PROMPT:
Switch every "JPY" to "EUR" in the entries from the first line up to and including the line with "d. Sie veröffentlichen unter anderem die", keeping everything else unchanged. Leave the pictures out of your answer.

Dataset entries:
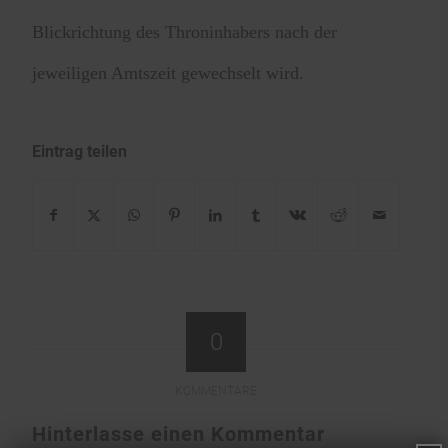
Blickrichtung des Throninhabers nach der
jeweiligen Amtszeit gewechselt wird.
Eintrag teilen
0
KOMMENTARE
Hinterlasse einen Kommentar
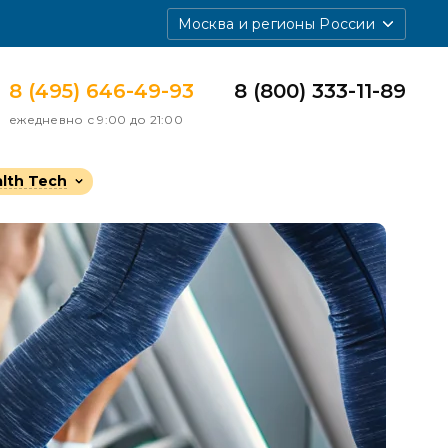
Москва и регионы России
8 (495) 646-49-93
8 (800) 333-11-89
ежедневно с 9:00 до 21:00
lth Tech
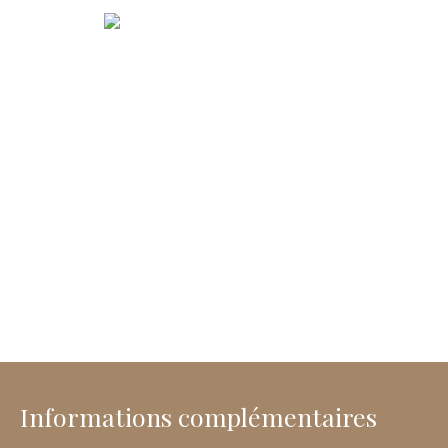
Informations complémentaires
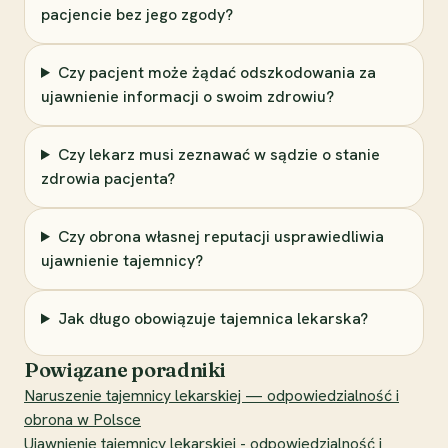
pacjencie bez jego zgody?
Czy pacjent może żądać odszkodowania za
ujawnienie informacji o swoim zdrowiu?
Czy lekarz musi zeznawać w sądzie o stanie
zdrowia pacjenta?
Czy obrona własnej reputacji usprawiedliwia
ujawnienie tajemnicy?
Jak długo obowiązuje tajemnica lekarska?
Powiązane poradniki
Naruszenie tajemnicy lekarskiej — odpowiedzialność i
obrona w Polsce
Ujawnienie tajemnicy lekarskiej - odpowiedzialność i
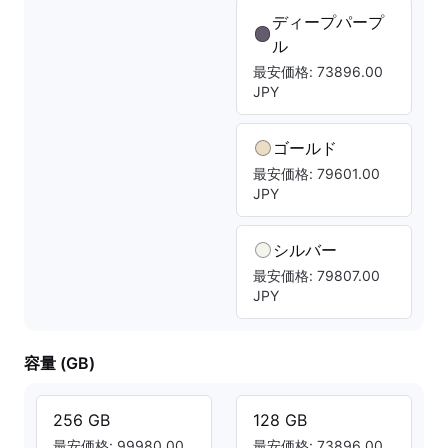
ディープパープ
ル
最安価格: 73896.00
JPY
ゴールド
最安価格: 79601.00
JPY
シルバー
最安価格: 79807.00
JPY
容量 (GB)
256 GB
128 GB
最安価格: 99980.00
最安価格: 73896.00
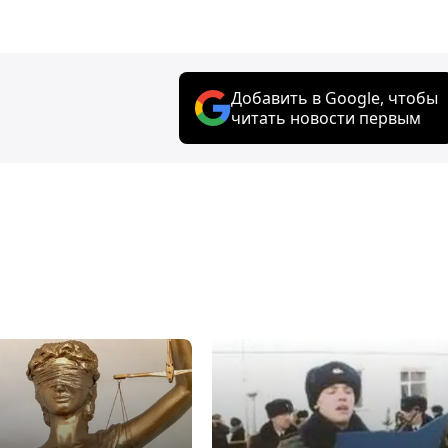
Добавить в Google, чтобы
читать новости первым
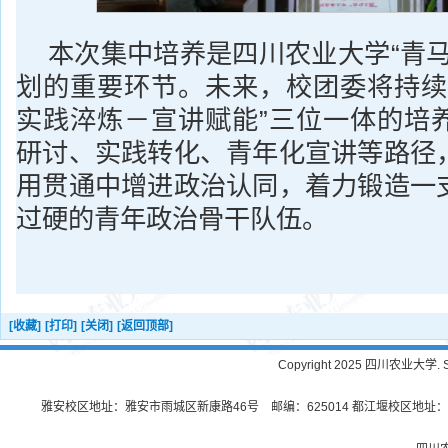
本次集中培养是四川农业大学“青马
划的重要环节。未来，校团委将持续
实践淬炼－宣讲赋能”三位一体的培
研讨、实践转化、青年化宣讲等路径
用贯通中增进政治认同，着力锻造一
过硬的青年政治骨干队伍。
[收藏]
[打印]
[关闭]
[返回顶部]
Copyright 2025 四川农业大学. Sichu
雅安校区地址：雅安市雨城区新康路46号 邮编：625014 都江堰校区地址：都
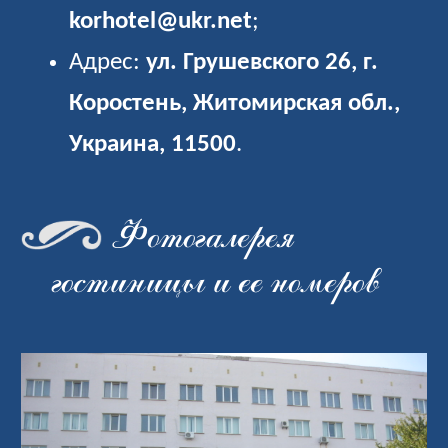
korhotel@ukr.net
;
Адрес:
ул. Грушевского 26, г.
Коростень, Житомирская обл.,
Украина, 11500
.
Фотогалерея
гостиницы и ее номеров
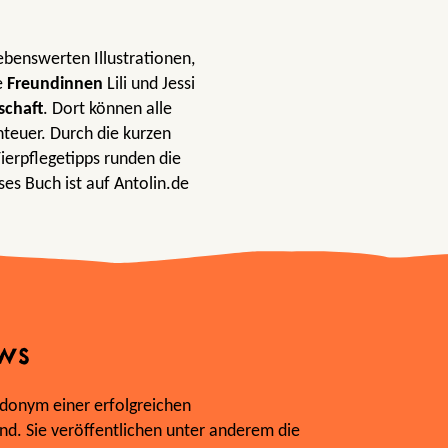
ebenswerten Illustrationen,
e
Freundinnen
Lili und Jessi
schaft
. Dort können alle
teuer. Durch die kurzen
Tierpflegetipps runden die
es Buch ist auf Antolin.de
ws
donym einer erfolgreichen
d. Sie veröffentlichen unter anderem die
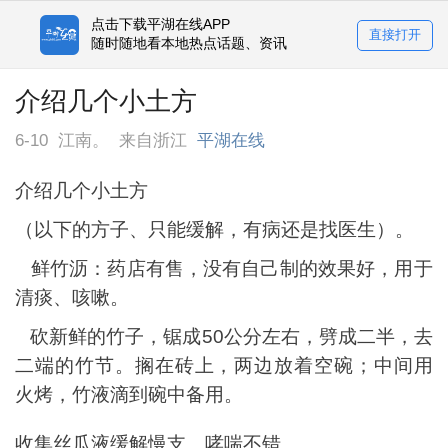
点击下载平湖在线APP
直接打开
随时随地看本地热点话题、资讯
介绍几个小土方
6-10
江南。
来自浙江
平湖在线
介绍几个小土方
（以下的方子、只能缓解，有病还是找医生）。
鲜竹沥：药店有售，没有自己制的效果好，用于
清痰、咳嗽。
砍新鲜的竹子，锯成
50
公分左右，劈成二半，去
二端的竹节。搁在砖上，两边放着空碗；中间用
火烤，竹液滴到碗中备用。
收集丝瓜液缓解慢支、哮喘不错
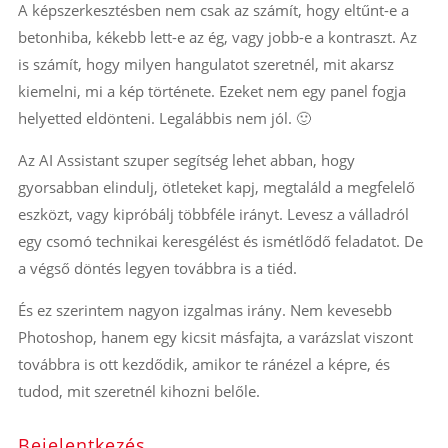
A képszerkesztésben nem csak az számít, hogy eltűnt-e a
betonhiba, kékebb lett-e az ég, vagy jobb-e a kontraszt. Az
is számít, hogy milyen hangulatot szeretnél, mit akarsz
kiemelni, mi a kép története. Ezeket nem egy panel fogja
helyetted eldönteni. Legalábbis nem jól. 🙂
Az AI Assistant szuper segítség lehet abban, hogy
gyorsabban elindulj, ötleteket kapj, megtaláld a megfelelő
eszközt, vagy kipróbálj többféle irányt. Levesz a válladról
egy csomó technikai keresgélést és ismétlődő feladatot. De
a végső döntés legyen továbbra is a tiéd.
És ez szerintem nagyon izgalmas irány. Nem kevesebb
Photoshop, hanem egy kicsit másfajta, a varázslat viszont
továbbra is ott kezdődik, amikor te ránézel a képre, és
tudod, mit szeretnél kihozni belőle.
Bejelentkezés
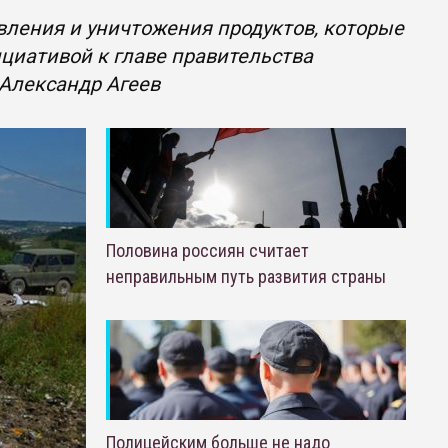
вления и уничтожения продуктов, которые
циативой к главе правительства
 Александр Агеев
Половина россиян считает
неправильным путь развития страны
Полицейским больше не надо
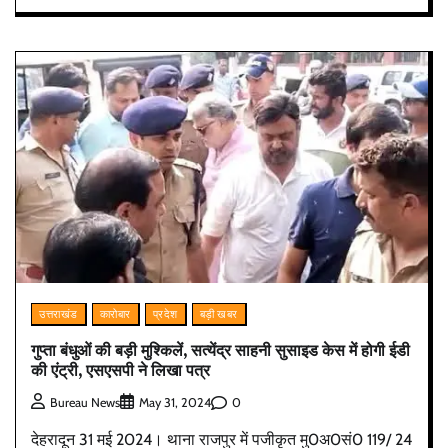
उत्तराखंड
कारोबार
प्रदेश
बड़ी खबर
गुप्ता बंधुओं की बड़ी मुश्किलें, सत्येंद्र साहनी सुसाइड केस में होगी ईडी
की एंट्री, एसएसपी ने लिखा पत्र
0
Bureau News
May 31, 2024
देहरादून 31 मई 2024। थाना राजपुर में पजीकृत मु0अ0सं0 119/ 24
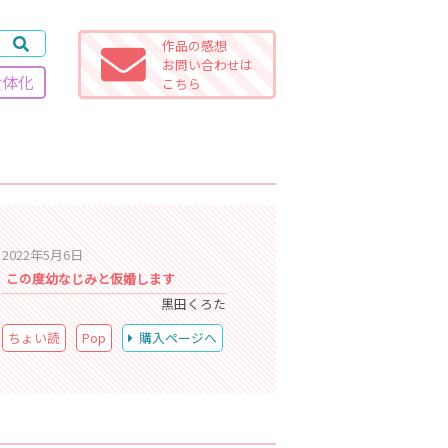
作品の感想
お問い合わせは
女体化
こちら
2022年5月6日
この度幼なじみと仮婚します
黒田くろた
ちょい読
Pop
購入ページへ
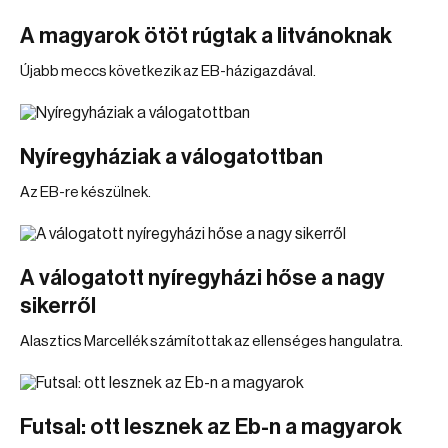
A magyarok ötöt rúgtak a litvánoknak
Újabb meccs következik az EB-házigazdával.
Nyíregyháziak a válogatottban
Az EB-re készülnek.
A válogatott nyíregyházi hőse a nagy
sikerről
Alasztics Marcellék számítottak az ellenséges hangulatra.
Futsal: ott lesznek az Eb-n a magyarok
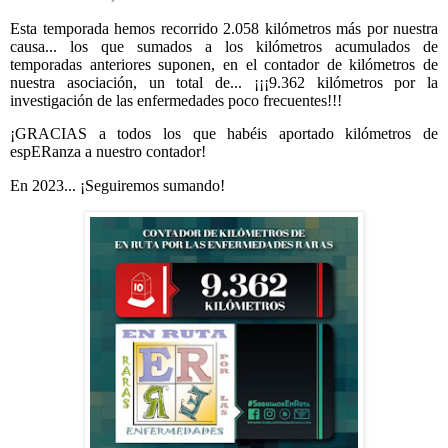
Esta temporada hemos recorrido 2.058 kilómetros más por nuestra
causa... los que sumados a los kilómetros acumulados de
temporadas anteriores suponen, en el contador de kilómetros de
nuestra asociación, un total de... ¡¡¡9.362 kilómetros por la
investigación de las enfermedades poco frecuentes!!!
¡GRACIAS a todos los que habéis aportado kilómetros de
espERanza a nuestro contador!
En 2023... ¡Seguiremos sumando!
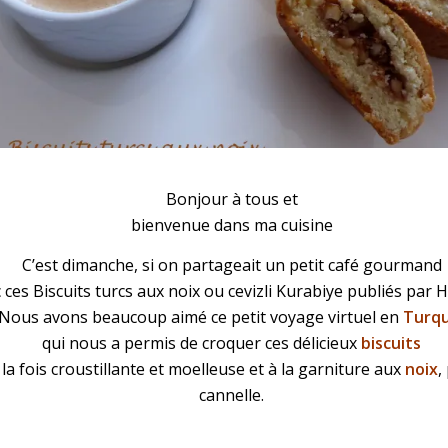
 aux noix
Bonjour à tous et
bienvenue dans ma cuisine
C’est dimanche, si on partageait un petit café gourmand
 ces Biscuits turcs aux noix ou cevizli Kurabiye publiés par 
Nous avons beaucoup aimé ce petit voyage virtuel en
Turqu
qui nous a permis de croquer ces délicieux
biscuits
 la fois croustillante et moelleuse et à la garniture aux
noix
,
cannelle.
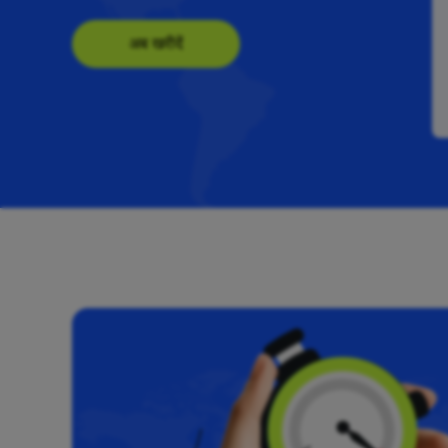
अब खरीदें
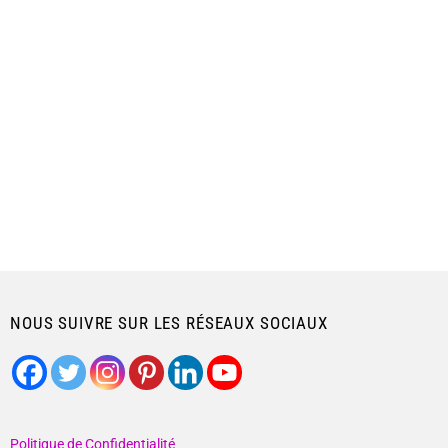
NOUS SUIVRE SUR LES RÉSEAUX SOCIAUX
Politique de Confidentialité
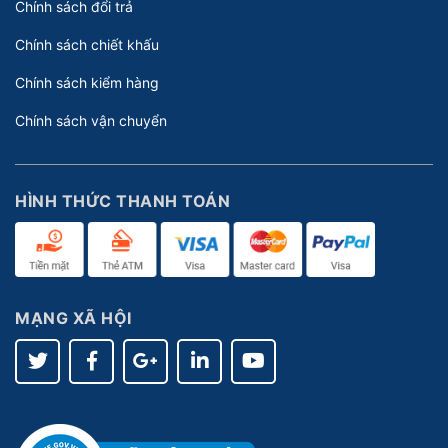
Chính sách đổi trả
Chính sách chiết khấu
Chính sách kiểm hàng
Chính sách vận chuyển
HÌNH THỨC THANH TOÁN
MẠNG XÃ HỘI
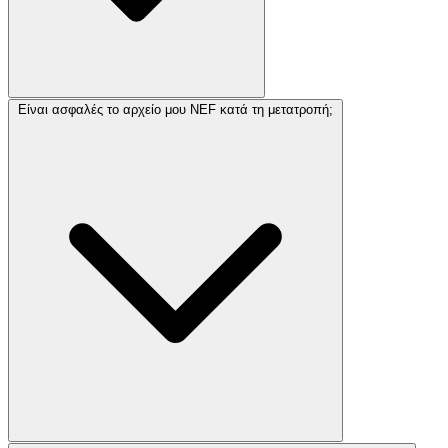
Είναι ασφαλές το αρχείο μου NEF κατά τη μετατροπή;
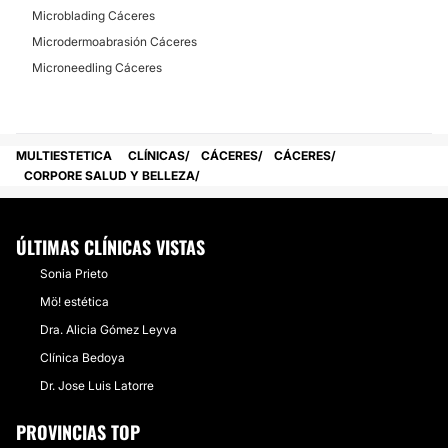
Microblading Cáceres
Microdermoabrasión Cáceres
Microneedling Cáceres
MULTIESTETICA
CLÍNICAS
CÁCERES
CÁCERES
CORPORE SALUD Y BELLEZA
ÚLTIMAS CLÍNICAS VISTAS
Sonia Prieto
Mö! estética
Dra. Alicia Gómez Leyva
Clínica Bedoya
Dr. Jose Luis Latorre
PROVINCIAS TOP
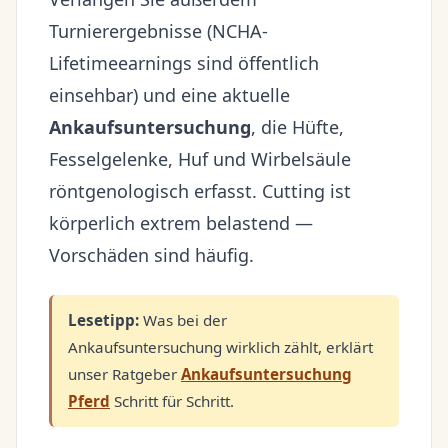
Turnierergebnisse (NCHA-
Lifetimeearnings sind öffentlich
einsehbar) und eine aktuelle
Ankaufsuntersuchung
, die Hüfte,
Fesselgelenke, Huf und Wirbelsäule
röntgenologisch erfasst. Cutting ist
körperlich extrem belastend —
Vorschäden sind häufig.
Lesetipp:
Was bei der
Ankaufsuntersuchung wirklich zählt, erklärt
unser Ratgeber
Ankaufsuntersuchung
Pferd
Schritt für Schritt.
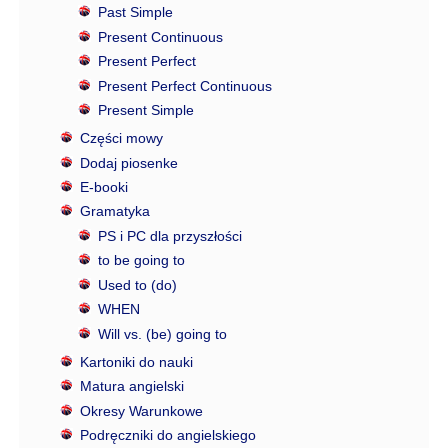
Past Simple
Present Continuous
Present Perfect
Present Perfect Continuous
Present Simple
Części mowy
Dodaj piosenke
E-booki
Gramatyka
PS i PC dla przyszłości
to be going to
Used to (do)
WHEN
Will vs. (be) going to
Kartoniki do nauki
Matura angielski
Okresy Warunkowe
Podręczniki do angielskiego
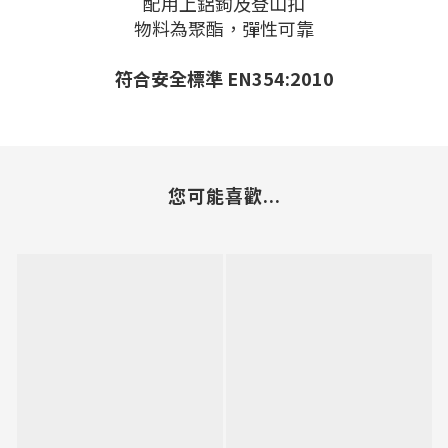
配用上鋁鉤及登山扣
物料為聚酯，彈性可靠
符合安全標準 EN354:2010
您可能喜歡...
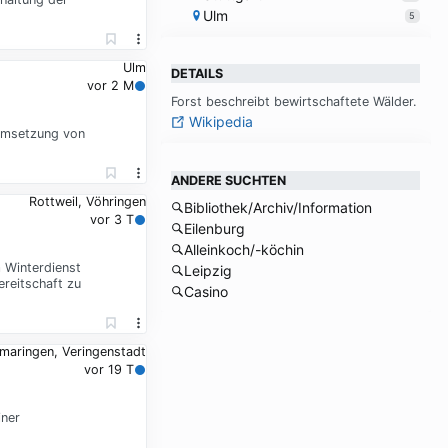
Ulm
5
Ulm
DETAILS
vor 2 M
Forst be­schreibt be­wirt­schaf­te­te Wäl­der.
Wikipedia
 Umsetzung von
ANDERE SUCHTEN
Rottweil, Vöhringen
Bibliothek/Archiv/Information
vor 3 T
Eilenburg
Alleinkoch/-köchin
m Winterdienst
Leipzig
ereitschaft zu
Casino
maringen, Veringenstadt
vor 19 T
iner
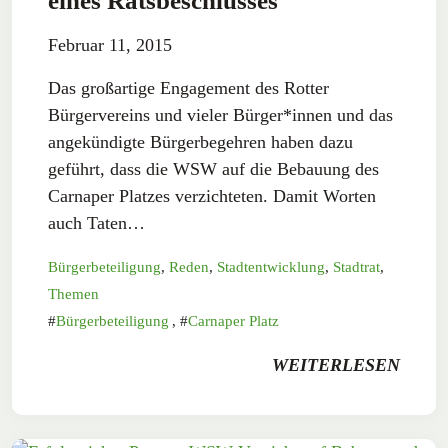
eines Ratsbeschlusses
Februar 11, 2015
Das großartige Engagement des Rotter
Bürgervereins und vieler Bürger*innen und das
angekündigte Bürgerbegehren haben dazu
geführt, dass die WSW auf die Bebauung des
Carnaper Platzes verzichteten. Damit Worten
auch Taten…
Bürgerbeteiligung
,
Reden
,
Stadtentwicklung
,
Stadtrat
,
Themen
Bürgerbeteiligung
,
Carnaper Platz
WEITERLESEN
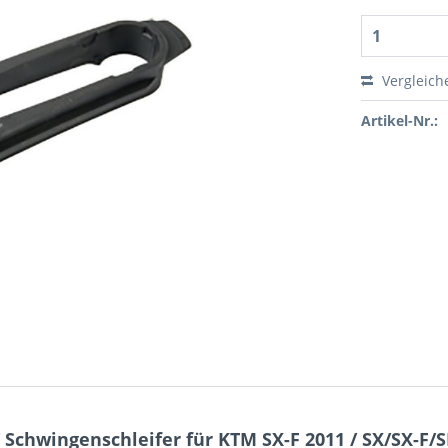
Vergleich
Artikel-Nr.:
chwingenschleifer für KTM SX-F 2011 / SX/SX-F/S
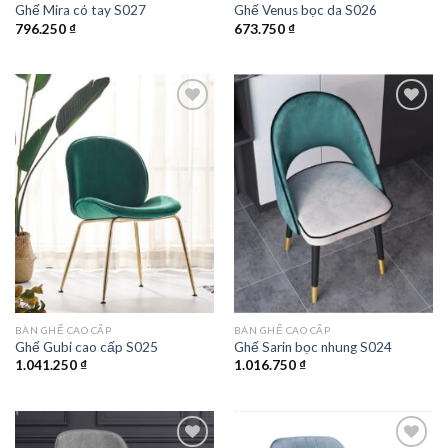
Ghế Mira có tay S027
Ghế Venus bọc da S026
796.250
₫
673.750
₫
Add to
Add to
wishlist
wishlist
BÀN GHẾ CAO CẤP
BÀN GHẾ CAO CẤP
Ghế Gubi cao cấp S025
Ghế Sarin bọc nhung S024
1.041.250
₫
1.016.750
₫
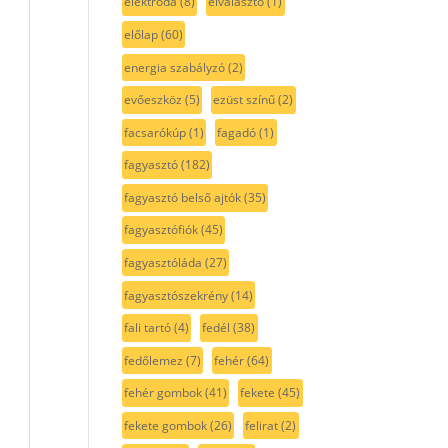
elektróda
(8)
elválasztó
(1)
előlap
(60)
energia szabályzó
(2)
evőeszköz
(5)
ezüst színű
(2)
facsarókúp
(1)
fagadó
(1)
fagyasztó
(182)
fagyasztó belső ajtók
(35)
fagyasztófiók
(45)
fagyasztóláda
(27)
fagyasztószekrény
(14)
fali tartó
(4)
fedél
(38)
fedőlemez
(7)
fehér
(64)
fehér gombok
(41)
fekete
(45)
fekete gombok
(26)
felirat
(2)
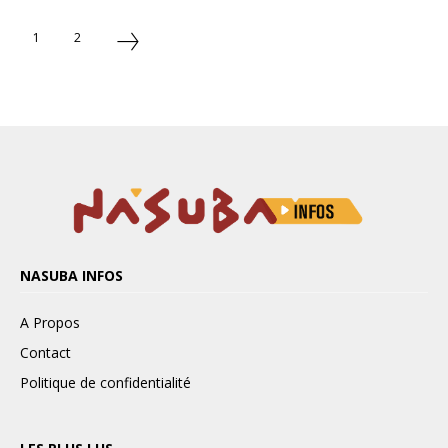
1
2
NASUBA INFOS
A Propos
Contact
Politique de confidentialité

ANSWER FOR THE TASK:
Blickrichtung des Throninhabers nach der
jeweiligen Amtszeit gewechselt wird.
Eintrag teilen
0
KOMMENTARE
Hinterlasse einen Kommentar
Москва и регионы России
8 (495) 646-49-93
8 (800) 333-11-89
ежедневно с 9:00 до 21:00
lth Tech
Informations complémentaires
pacjencie bez jego zgody?
Czy pacjent może żądać odszkodowania za
ujawnienie informacji o swoim zdrowiu?
Czy lekarz musi zeznawać w sądzie o stanie
zdrowia pacjenta?
Czy obrona własnej reputacji usprawiedliwia
ujawnienie tajemnicy?
Jak długo obowiązuje tajemnica lekarska?
Powiązane poradniki
Naruszenie tajemnicy lekarskiej — odpowiedzialność i
obrona w Polsce
Ujawnienie tajemnicy lekarskiej - odpowiedzialność i
ディープパープ
ル
最安価格: 73896.00
EUR
ゴールド
最安価格: 79601.00
EUR
シルバー
最安価格: 79807.00
EUR
容量 (GB)
256 GB
128 GB
最安価格: 99980.00
最安価格: 73896.00
Добавить в Google, чтобы
читать новости первым
本次集中培养是四川农业大学“青马
划的重要环节。未来，校团委将持续
实践淬炼－宣讲赋能”三位一体的培
研讨、实践转化、青年化宣讲等路径
用贯通中增进政治认同，着力锻造一
过硬的青年政治骨干队伍。
[收藏]
[打印]
[关闭]
[返回顶部]
Copyright 2025 四川农业大学. Sichu
雅安校区地址：雅安市雨城区新康路46号 邮编：625014 都江堰校区地址：都
korhotel@ukr.net
;
Адрес:
ул. Грушевского 26, г.
Коростень, Житомирская обл.,
Украина, 11500
.
Фотогалерея
гостиницы и ее номеров
ebenswerten Illustrationen,
e
Freundinnen
Lili und Jessi
schaft
. Dort können alle
teuer. Durch die kurzen
Tierpflegetipps runden die
es Buch ist auf Antolin.de
ws
donym einer erfolgreichen
d. Sie veröffentlichen unter anderem die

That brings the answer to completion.